Design and construction
- Architect: Henri Picquart

= Villa La Californie =

Villa in Cannes, once owned by Pablo Picasso

Villa La Californie, originally Villa Fénelon and now called Pavillon de Flore, is a villa at 22 Coste Belle Avenue in Cannes, France. It is located in the quarter of La Californie, from which the villa took its name. The villa was built in 1920 and served as the residence of artist Pablo Picasso from 1955 to 1961.

==History==
Eugène Tripet (1816–1896), consul of France in Moscow, moved to Cannes in 1848 with his wife Alexandra Feodorovna Skrypitzine (1818–1895), a wealthy Russian heiress and friend of Prosper Mérimée.

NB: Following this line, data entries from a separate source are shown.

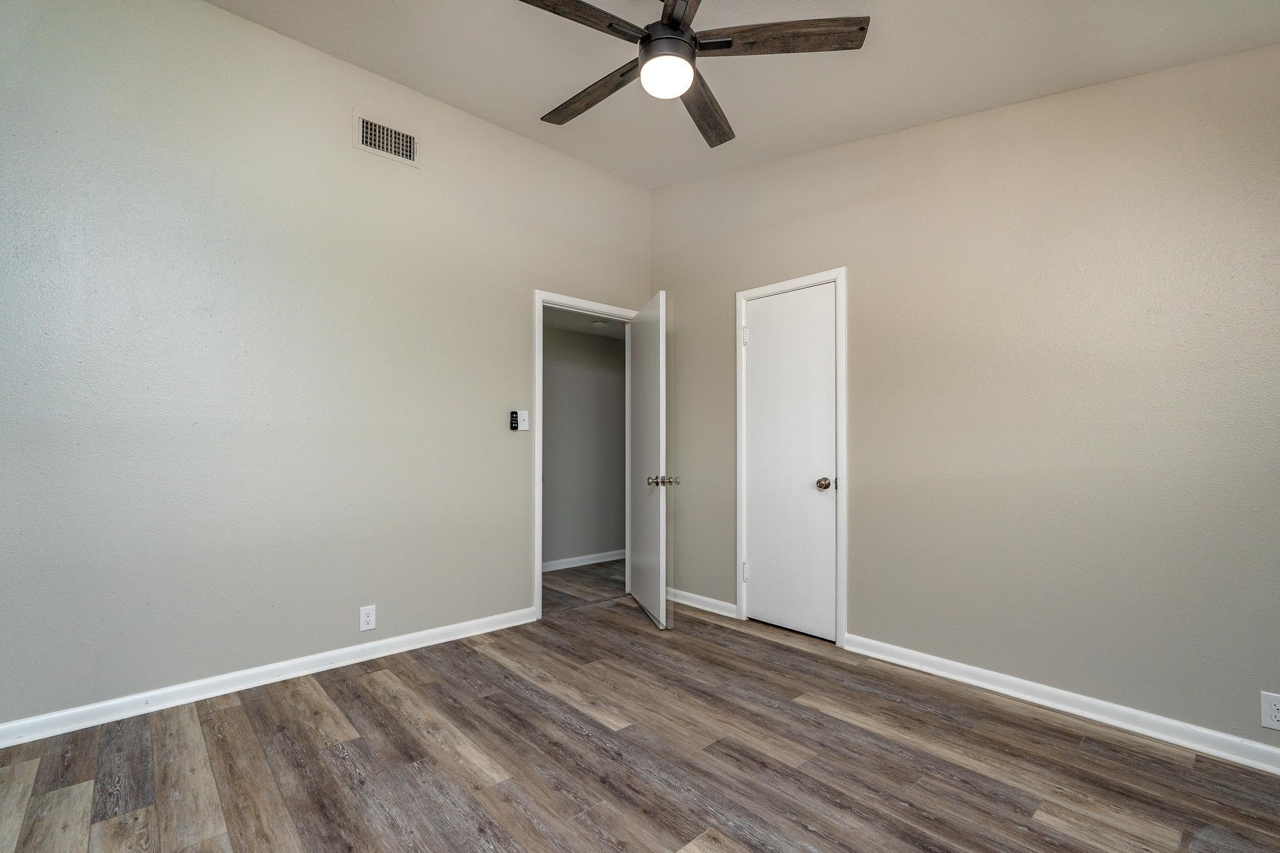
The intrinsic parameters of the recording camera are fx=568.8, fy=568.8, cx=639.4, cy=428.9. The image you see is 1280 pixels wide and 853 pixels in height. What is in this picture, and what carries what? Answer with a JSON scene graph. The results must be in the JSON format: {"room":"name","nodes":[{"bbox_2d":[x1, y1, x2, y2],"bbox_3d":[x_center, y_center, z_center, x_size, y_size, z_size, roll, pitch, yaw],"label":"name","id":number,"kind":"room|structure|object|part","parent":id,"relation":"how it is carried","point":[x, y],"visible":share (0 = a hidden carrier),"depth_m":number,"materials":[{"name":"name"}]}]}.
{"room":"bedroom","nodes":[
{"label":"bedroom","id":0,"kind":"room"},
{"bbox_2d":[0,0,649,732],"bbox_3d":[-1.290,-0.360,3.064,3.850,3.092,0.124,1,-1,-42],"label":"left wall","id":1,"kind":"structure","parent":0,"point":[221,15],"depth_m":2.55,"materials":[{"name":"grey paint"}]},
{"bbox_2d":[0,606,535,748],"bbox_3d":[-1.643,1.123,2.651,2.714,0.086,0.015,1,-1,-42],"label":"baseboard","id":2,"kind":"structure","parent":1,"relation":"attached to","point":[402,650],"depth_m":2.50,"materials":[{"name":"white paint"}]},
{"bbox_2d":[359,604,376,631],"bbox_3d":[-1.371,0.952,2.869,0.073,0.122,0.008,1,-1,-42],"label":"wall socket","id":3,"kind":"object","parent":1,"relation":"attached to","point":[372,617],"visible":0.99,"depth_m":2.87,"materials":[{"name":"white plastic"}]},
{"bbox_2d":[353,110,419,167],"bbox_3d":[-1.312,-1.506,2.964,0.326,0.187,0.013,1,-1,-42],"label":"air vent","id":4,"kind":"object","parent":1,"relation":"attached to","point":[367,135],"visible":0.99,"depth_m":2.96,"materials":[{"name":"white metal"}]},
{"bbox_2d":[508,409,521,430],"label":"fan remote","id":5,"kind":"object","parent":1,"relation":"attached to","point":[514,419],"visible":0.99,"depth_m":3.43,"materials":[{"name":"black plastic"}]},
{"bbox_2d":[509,409,529,430],"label":"light switch","id":6,"kind":"object","parent":1,"relation":"attached to","point":[522,421],"visible":0.99,"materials":[{"name":"white plastic"}]},
{"bbox_2d":[533,290,635,620],"bbox_3d":[-0.358,0.156,3.904,0.922,2.085,0.144,1,-1,-42],"label":"door frame","id":7,"kind":"structure","parent":1,"relation":"attached to","point":[539,600],"depth_m":3.58,"materials":[{"name":"white paint"}]},
{"bbox_2d":[626,291,669,628],"bbox_3d":[0.052,0.185,3.751,0.180,2.001,0.830,0,-1,-11],"label":"open door","id":8,"kind":"structure","parent":7,"relation":"attached to","point":[634,362],"depth_m":3.57,"materials":[{"name":"white paint"}]},
{"bbox_3d":[0.132,0.309,3.389,0.161,0.070,0.091,0,-1,-11],"label":"doorknob","id":9,"kind":"part","parent":8,"relation":"part of","materials":[{"name":"metal"}]},
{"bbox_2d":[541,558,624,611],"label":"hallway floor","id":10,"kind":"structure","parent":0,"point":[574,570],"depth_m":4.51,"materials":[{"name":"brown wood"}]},
{"bbox_2d":[541,318,628,567],"bbox_3d":[-0.937,0.084,4.902,3.621,2.309,0.122,1,-1,-42],"label":"hallway wall","id":11,"kind":"structure","parent":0,"point":[549,391],"depth_m":5.19,"materials":[{"name":"grey paint"}]},
{"bbox_2d":[542,548,628,571],"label":"baseboard","id":12,"kind":"structure","parent":11,"relation":"attached to","point":[569,565],"depth_m":5.14,"materials":[{"name":"white paint"}]},
{"bbox_2d":[543,306,626,340],"bbox_3d":[-0.462,-0.952,4.634,3.295,0.102,1.256,1,-1,-42],"label":"hallway ceiling","id":13,"kind":"structure","parent":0,"point":[589,329],"depth_m":4.83,"materials":[{"name":"white paint"}]},
{"bbox_2d":[590,318,608,328],"bbox_3d":[-0.343,-0.884,4.822,0.143,0.043,0.141,1,-1,-42],"label":"smoke detector","id":14,"kind":"object","parent":13,"relation":"attached to","point":[599,324],"visible":0.99,"depth_m":4.78,"materials":[{"name":"white plastic"}]},
{"bbox_2d":[0,561,1279,852],"bbox_3d":[-0.005,1.205,1.889,4.162,0.099,4.465,1,-1,-42],"label":"floor","id":15,"kind":"structure","parent":0,"point":[244,710],"depth_m":1.97,"materials":[{"name":"brown"}]},
{"bbox_2d":[209,0,1279,188],"bbox_3d":[0.116,-1.697,1.602,3.790,0.143,3.893,1,-1,-42],"label":"ceiling","id":16,"kind":"structure","parent":0,"point":[990,100],"depth_m":2.52,"materials":[{"name":"white paint"}]},
{"bbox_2d":[518,0,869,150],"bbox_3d":[0.081,-1.422,1.988,1.243,0.481,1.241,1,-1,-42],"label":"ceiling fan","id":17,"kind":"object","parent":16,"relation":"hanging from","point":[672,18],"visible":0.98,"depth_m":1.94,"materials":[{"name":"metal"}]},
{"bbox_3d":[-0.235,-1.288,1.774,0.561,0.037,0.205,1,-1,-42],"label":"blade","id":18,"kind":"part","parent":17,"relation":"part of","materials":[{"name":"brown wood"}]},
{"bbox_3d":[-0.179,-1.259,2.176,0.180,0.038,0.580,1,-1,-42],"label":"blade","id":19,"kind":"part","parent":17,"relation":"part of","materials":[{"name":"brown wood"}]},
{"bbox_2d":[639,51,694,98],"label":"fan light","id":20,"kind":"object","parent":17,"relation":"attached to","point":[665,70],"visible":0.98,"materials":[{"name":"white glass"}]},
{"bbox_3d":[0.093,-1.330,1.961,0.201,0.160,0.200,1,-1,-42],"label":"motor housing","id":21,"kind":"part","parent":17,"relation":"part of","materials":[{"name":"black metal"}]},
{"bbox_3d":[0.129,-1.278,1.642,0.221,0.038,0.589,0,-1,-4],"label":"blade","id":22,"kind":"part","parent":17,"relation":"part of","materials":[{"name":"brown wood"}]},
{"bbox_3d":[0.255,-1.253,2.278,0.213,0.045,0.597,0,-1,17],"label":"blade","id":23,"kind":"part","parent":17,"relation":"part of","materials":[{"name":"brown wood"}]},
{"bbox_3d":[0.445,-1.287,1.909,0.365,0.035,0.407,1,-1,-42],"label":"blade","id":24,"kind":"part","parent":17,"relation":"part of","materials":[{"name":"brown wood"}]},
{"bbox_2d":[649,40,1279,755],"bbox_3d":[1.402,-0.349,2.888,0.127,3.077,3.941,1,-1,-42],"label":"right wall","id":25,"kind":"structure","parent":0,"point":[682,299],"depth_m":2.42,"materials":[{"name":"paint"}]},
{"bbox_2d":[666,587,737,618],"bbox_3d":[0.361,1.159,3.855,0.017,0.084,0.733,1,-1,-42],"label":"baseboard","id":26,"kind":"structure","parent":25,"relation":"attached to","point":[685,603],"depth_m":3.78,"materials":[{"name":"white paint"}]},
{"bbox_2d":[735,266,848,646],"bbox_3d":[0.864,0.149,3.346,0.019,2.076,0.746,1,-1,-42],"label":"closet door frame","id":27,"kind":"structure","parent":25,"relation":"attached to","point":[840,279],"depth_m":3.13,"materials":[{"name":"white paint"}]},
{"bbox_3d":[0.655,-0.569,3.542,0.027,0.112,0.027,1,-1,-42],"label":"hinge","id":28,"kind":"part","parent":27,"relation":"part of","materials":[{"name":"metal"}]},
{"bbox_2d":[741,283,838,641],"bbox_3d":[0.864,0.187,3.351,0.099,2.000,0.607,1,-1,-42],"label":"closet door","id":29,"kind":"structure","parent":27,"relation":"in","point":[765,319],"depth_m":3.35,"materials":[{"name":"white paint"}]},
{"bbox_3d":[1.028,0.309,3.188,0.072,0.063,0.072,1,-1,-42],"label":"doorknob","id":30,"kind":"part","parent":29,"relation":"part of","materials":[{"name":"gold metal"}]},
{"bbox_2d":[843,632,1279,774],"bbox_3d":[1.890,1.127,2.223,0.016,0.085,2.329,1,-1,-42],"label":"baseboard","id":31,"kind":"structure","parent":25,"relation":"attached to","point":[1198,730],"depth_m":2.30,"materials":[{"name":"white paint"}]},
{"bbox_2d":[1260,691,1279,730],"bbox_3d":[2.148,0.954,1.919,0.008,0.117,0.073,1,-1,-42],"label":"wall socket","id":32,"kind":"object","parent":25,"relation":"attached to","point":[1268,712],"visible":0.99,"depth_m":1.93,"materials":[{"name":"white plastic"}]}
]}

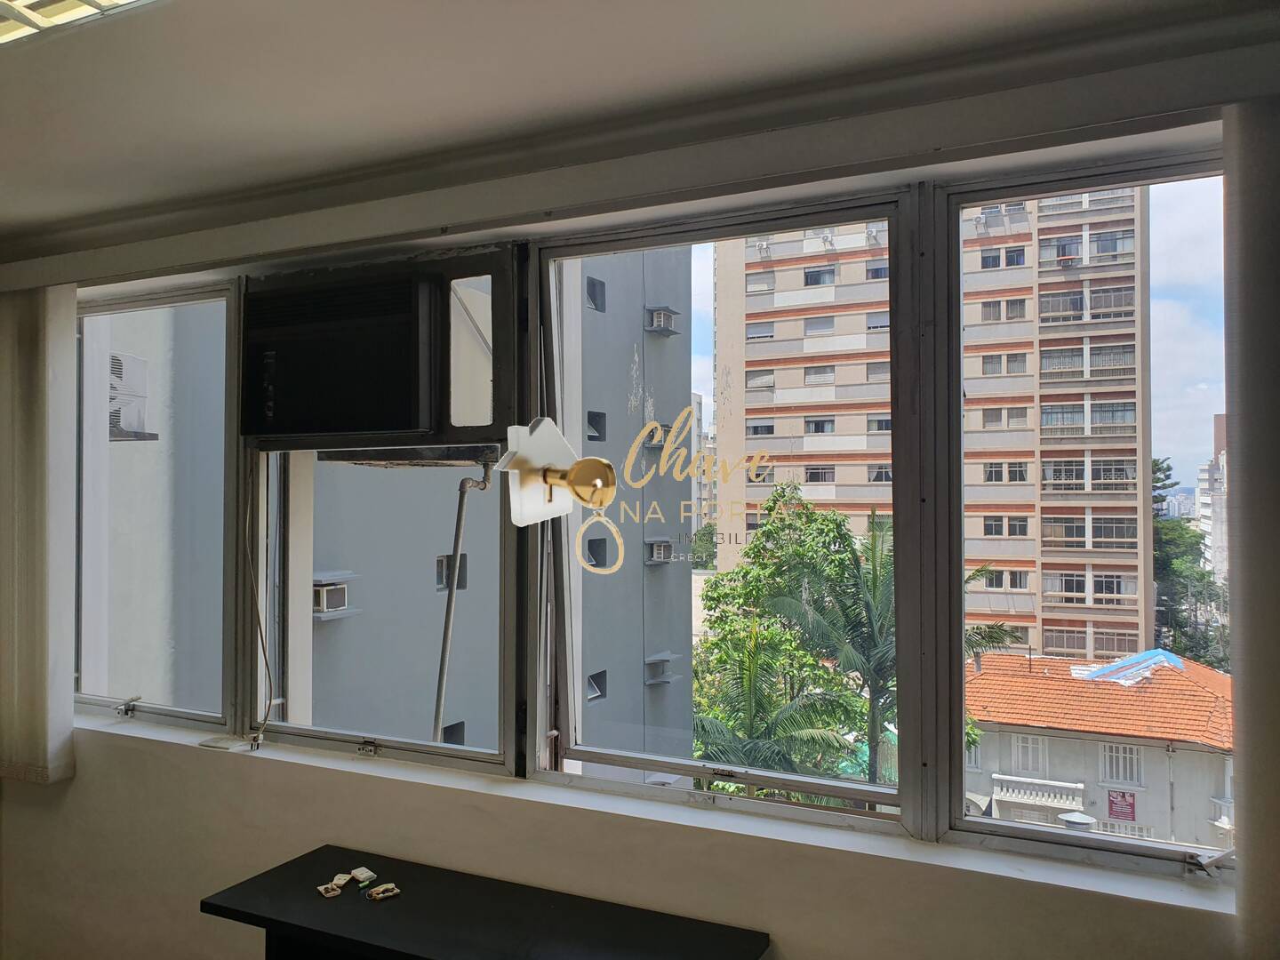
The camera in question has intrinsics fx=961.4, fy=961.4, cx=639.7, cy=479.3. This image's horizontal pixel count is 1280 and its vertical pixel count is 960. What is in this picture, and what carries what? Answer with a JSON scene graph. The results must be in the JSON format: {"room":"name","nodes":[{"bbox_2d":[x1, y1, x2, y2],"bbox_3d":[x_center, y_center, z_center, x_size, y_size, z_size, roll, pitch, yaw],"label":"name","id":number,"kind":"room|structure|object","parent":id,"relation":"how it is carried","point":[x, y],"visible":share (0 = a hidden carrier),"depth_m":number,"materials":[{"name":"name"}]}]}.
{"room":"office","nodes":[
{"label":"office","id":0,"kind":"room"},
{"bbox_2d":[200,844,774,959],"bbox_3d":[-0.374,1.442,2.284,1.322,0.757,0.520,-1,-1,26],"label":"desk","id":1,"kind":"object","parent":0,"point":[292,869],"visible":0.99,"depth_m":2.32,"materials":[{"name":"black wood"}]},
{"bbox_2d":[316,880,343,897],"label":"electrical socket","id":2,"kind":"object","parent":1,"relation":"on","point":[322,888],"visible":0.98,"depth_m":2.47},
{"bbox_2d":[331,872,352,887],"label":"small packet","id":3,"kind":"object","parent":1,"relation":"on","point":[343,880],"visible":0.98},
{"bbox_2d":[349,866,376,883],"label":"electrical socket","id":4,"kind":"object","parent":1,"relation":"on","point":[358,872],"visible":0.98,"depth_m":2.58,"materials":[{"name":"white"}]},
{"bbox_2d":[365,882,400,900],"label":"electrical socket","id":5,"kind":"object","parent":1,"relation":"on","point":[382,888],"visible":0.98,"depth_m":2.44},
{"bbox_2d":[499,416,617,527],"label":"watermark logo","id":6,"kind":"object","parent":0,"point":[573,480],"visible":0.99,"depth_m":2.15,"materials":[{"name":"white"}]},
{"bbox_2d":[0,98,1275,959],"bbox_3d":[-0.315,0.514,2.681,5.776,2.805,0.296,-1,-1,26],"label":"wall","id":7,"kind":"structure","parent":0,"point":[449,805],"depth_m":2.61,"materials":[{"name":"paint"}]},
{"bbox_2d":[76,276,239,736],"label":"window","id":8,"kind":"structure","parent":7,"relation":"in","point":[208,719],"depth_m":3.34,"materials":[{"name":"glass"}]},
{"bbox_2d":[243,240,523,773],"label":"window","id":9,"kind":"structure","parent":7,"relation":"in","point":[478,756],"depth_m":2.98,"materials":[{"name":"glass"}]},
{"bbox_2d":[240,266,444,440],"bbox_3d":[-0.850,-0.350,2.930,0.704,0.431,0.424,-1,-1,26],"label":"air conditioner","id":10,"kind":"object","parent":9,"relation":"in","point":[377,426],"visible":0.97,"depth_m":2.75,"materials":[{"name":"black plastic"}]},
{"bbox_2d":[243,480,274,746],"bbox_3d":[-1.223,0.402,3.075,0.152,0.873,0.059,-1,-1,26],"label":"power cord","id":11,"kind":"object","parent":10,"relation":"hanging from","point":[266,662],"visible":0.98,"depth_m":3.09,"materials":[{"name":"plastic"}]},
{"bbox_2d":[76,714,1236,920],"bbox_3d":[-0.337,0.845,2.565,3.941,0.037,0.260,-1,-1,26],"label":"window sill","id":12,"kind":"structure","parent":7,"relation":"attached to","point":[173,740],"depth_m":2.24,"materials":[{"name":"white paint"}]},
{"bbox_2d":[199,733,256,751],"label":"paper","id":13,"kind":"object","parent":12,"relation":"on","point":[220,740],"visible":0.97,"depth_m":3.11,"materials":[{"name":"white"}]},
{"bbox_2d":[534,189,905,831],"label":"window","id":14,"kind":"structure","parent":7,"relation":"in","point":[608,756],"depth_m":2.57,"materials":[{"name":"glass"}]},
{"bbox_2d":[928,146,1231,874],"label":"right window","id":15,"kind":"structure","parent":7,"relation":"in","point":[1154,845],"depth_m":2.14,"materials":[{"name":"clear glass"}]},
{"bbox_2d":[0,0,1279,266],"bbox_3d":[-1.082,-0.897,1.116,5.177,0.124,3.873,-1,-1,26],"label":"ceiling","id":16,"kind":"structure","parent":0,"point":[806,14],"depth_m":1.99,"materials":[{"name":"white paint"}]},
{"bbox_2d":[0,0,159,45],"bbox_3d":[-1.069,-0.844,1.402,1.300,0.096,0.578,-1,-1,26],"label":"ceiling light","id":17,"kind":"object","parent":16,"relation":"in","point":[12,25],"visible":0.97,"depth_m":1.66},
{"bbox_2d":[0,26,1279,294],"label":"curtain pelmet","id":18,"kind":"object","parent":16,"relation":"attached to","point":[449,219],"visible":0.98,"depth_m":2.13,"materials":[{"name":"paint"}]},
{"bbox_2d":[0,281,77,784],"bbox_3d":[-2.285,0.165,3.379,0.812,1.716,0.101,-1,-1,26],"label":"blind","id":19,"kind":"object","parent":18,"relation":"hanging from","point":[60,342],"visible":0.99,"depth_m":3.26,"materials":[{"name":"fabric"}]},
{"bbox_2d":[1221,102,1279,954],"bbox_3d":[1.617,0.100,1.553,1.145,1.679,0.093,-1,-1,26],"label":"vertical blind","id":20,"kind":"object","parent":18,"relation":"hanging from","point":[1241,759],"visible":0.99,"depth_m":1.78,"materials":[{"name":"fabric"}]},
{"bbox_2d":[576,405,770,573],"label":"watermark","id":21,"kind":"object","parent":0,"point":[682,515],"visible":0.99,"depth_m":2.60,"materials":[{"name":"gold"}]},
{"bbox_2d":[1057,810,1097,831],"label":"roof vent","id":22,"kind":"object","parent":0,"point":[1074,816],"visible":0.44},
{"label":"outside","id":23,"kind":"structure","parent":0,"visible":0},
{"bbox_2d":[75,260,696,760],"bbox_3d":[-3.629,0.570,10.944,5.888,12.851,6.676,-1,-1,26],"label":"gray building","id":24,"kind":"structure","parent":23,"point":[446,536],"depth_m":9.04,"materials":[{"name":"grey paint"}]},
{"bbox_2d":[108,352,155,439],"bbox_3d":[-3.241,-0.481,5.780,0.531,0.542,0.499,-1,-1,26],"label":"air conditioner unit","id":25,"kind":"object","parent":24,"relation":"attached to","point":[141,361],"visible":0.5,"depth_m":5.74,"materials":[{"name":"white plastic"}]},
{"bbox_2d":[312,570,358,617],"bbox_3d":[-2.509,0.926,7.656,0.417,0.361,0.409,-1,-1,26],"label":"air conditioner","id":26,"kind":"object","parent":24,"relation":"attached to","point":[340,604],"visible":0.65,"depth_m":7.55,"materials":[{"name":"white"}]},
{"bbox_2d":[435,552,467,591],"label":"building window","id":27,"kind":"structure","parent":24,"relation":"in","point":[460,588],"depth_m":9.17,"materials":[{"name":"grey"}]},
{"bbox_2d":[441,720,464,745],"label":"building window","id":28,"kind":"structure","parent":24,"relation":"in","point":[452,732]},
{"bbox_2d":[432,464,493,746],"bbox_3d":[-1.098,1.909,5.814,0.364,4.153,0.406,1,-2,-41],"label":"drain pipe","id":29,"kind":"object","parent":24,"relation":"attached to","point":[446,633],"visible":0.62,"depth_m":5.79,"materials":[{"name":"metal"}]},
{"bbox_2d":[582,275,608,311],"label":"building window","id":30,"kind":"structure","parent":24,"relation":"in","point":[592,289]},
{"bbox_2d":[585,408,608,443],"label":"building window","id":31,"kind":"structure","parent":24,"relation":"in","point":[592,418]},
{"bbox_2d":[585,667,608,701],"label":"building window","id":32,"kind":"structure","parent":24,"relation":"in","point":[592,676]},
{"bbox_2d":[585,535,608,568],"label":"building window","id":33,"kind":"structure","parent":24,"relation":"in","point":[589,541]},
{"bbox_2d":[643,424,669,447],"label":"air conditioner","id":34,"kind":"object","parent":24,"relation":"attached to","point":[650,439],"visible":0.65,"depth_m":11.73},
{"bbox_2d":[644,537,675,564],"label":"air conditioner","id":35,"kind":"object","parent":24,"relation":"attached to","point":[655,547],"visible":0.89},
{"bbox_2d":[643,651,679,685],"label":"air conditioner ledge","id":36,"kind":"object","parent":24,"relation":"attached to","point":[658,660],"visible":0.84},
{"bbox_2d":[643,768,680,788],"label":"air conditioner ledge","id":37,"kind":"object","parent":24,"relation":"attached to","point":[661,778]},
{"bbox_2d":[644,306,681,335],"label":"air conditioner","id":38,"kind":"object","parent":24,"relation":"attached to","point":[658,318],"visible":0.87,"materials":[{"name":"plastic"}]},
{"bbox_2d":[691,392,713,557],"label":"distant building","id":39,"kind":"structure","parent":23,"point":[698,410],"materials":[{"name":"concrete"}]},
{"bbox_2d":[705,190,1151,670],"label":"apartment building","id":40,"kind":"structure","parent":23,"point":[1090,604],"materials":[{"name":"brick"}]},
{"bbox_2d":[962,648,1233,846],"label":"house","id":41,"kind":"structure","parent":23,"point":[995,748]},
{"bbox_2d":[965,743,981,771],"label":"house window","id":42,"kind":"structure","parent":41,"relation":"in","point":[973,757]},
{"bbox_2d":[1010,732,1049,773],"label":"house window","id":43,"kind":"structure","parent":41,"relation":"in","point":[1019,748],"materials":[{"name":"white"}]},
{"bbox_2d":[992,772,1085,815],"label":"balcony","id":44,"kind":"structure","parent":41,"relation":"attached to","point":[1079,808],"materials":[{"name":"white concrete"}]},
{"bbox_2d":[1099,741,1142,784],"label":"house window","id":45,"kind":"structure","parent":41,"relation":"in","point":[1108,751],"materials":[{"name":"white"}]},
{"bbox_2d":[1106,789,1136,821],"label":"sign","id":46,"kind":"object","parent":41,"relation":"attached to","point":[1132,813],"visible":0.9,"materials":[{"name":"red"}]},
{"bbox_2d":[1071,648,1183,685],"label":"blue tarp","id":47,"kind":"object","parent":41,"relation":"on","point":[1170,657],"visible":0.43,"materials":[{"name":"blue plastic"}]},
{"bbox_2d":[1198,415,1228,583],"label":"distant building","id":48,"kind":"structure","parent":23,"point":[1220,557],"materials":[{"name":"white"}]},
{"label":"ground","id":49,"kind":"structure","parent":23,"visible":0},
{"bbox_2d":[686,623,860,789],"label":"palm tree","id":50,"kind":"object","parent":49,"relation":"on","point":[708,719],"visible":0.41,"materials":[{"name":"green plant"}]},
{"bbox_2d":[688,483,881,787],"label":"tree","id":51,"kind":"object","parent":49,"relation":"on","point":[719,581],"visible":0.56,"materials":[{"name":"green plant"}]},
{"bbox_2d":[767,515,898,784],"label":"palm tree","id":52,"kind":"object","parent":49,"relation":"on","point":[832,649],"visible":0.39,"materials":[{"name":"green plant"}]},
{"bbox_2d":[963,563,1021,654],"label":"palm tree","id":53,"kind":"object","parent":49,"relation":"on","point":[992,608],"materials":[{"name":"green plant"}]},
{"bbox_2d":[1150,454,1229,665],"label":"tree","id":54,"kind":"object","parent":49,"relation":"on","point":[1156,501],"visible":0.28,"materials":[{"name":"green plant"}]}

He built the "Villa Alexandra" on the heights of the city, overlooking the Cape of the Croisette facing the Lérins Islands. That home was quickly surrounded by the residences of many members of the Russian aristocracy who vacationed in Cannes, and the area came to be nicknamed "Little Russia".

In 1903, Tripet's son-in-law, General vicomte Alphonse de Salignac-Fénelon, acquired the northern part of the garden of Tripet's property and commissioned a winter residence project from architect Henri Picquart. In 1920, the project was completed and the house was named "Villa Fénelon".

Pablo Picasso, who had been living in the quarter of La Californie since the 1940s, bought the villa in 1955 and moved there with Jacqueline Roque. It is from this workshop that he painted the Bay of Cannes in 1958, where he represents the seascape strangled by the urban environment. In 1961, with the construction of a new building obstructing the sea view, Picasso decided to look for another home. He left the villa in Cannes and moved to Mougins, where he spent his last years.

During the inventory of Picasso's estate, many previously unknown works were found in the villa and formed part of the original collection of the national museum which bears his name. His granddaughter, Marina Picasso, inherited the villa and finished restoration work in 1987. She renamed the villa "Pavillon de Flore". In 2015, she put the villa up for sale.

==Cultural==
The house is a private property, registered in 2001 in the Inventaire général du patrimoine culturel in the region Provence-Alpes-Côte d'Azur as part of the seaside resort of Cannes (Patrimoine balnéaire de Cannes).

On August 11, 2020, Marina Picasso's son Florian performed a music and light show on the property. Over 25 people worked for four months on the presentation. Florian said of the performance, "Turning the entire house into a moving piece of art felt like the right way to pay tribute to what this place represents and the history it has."